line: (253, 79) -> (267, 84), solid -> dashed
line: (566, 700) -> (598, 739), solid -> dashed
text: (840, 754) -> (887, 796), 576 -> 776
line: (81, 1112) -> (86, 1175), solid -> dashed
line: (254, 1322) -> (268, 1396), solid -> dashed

==

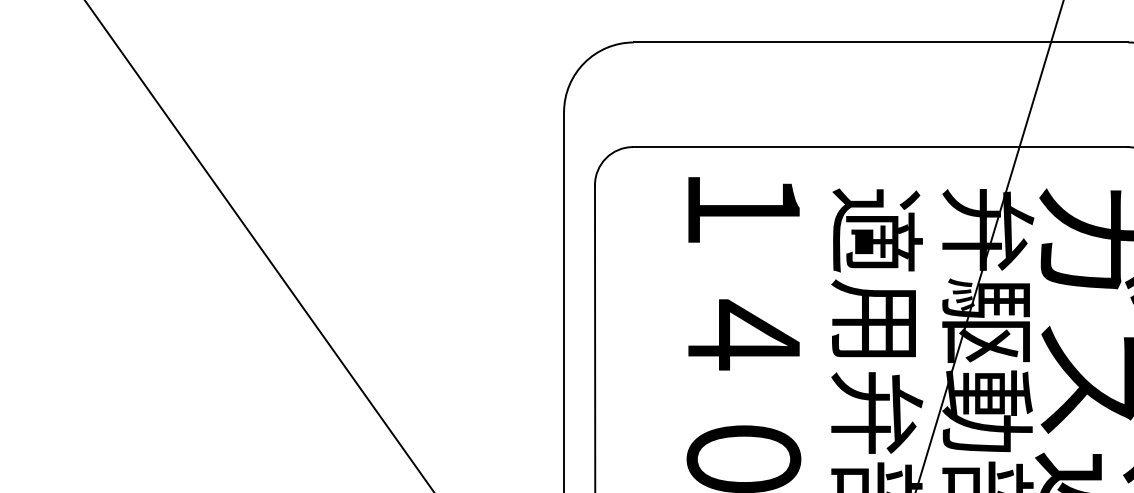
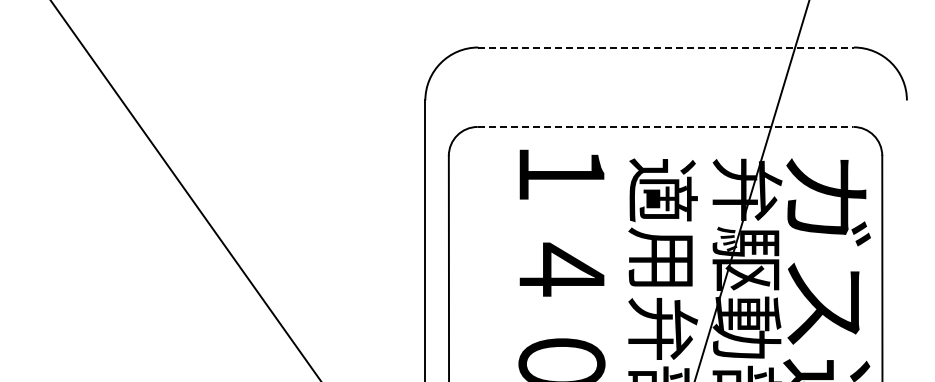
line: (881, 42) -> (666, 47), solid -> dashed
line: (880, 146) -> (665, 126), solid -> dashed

## What this task involves
In the material above, find the line containing "text: (840, 754) -> (887, 796), 576 -> 776" and the line containing "line: (254, 1322)", then write out exactly those two lines and every line between them, and nothing more.

## Solved exercise
text: (840, 754) -> (887, 796), 576 -> 776
line: (81, 1112) -> (86, 1175), solid -> dashed
line: (254, 1322) -> (268, 1396), solid -> dashed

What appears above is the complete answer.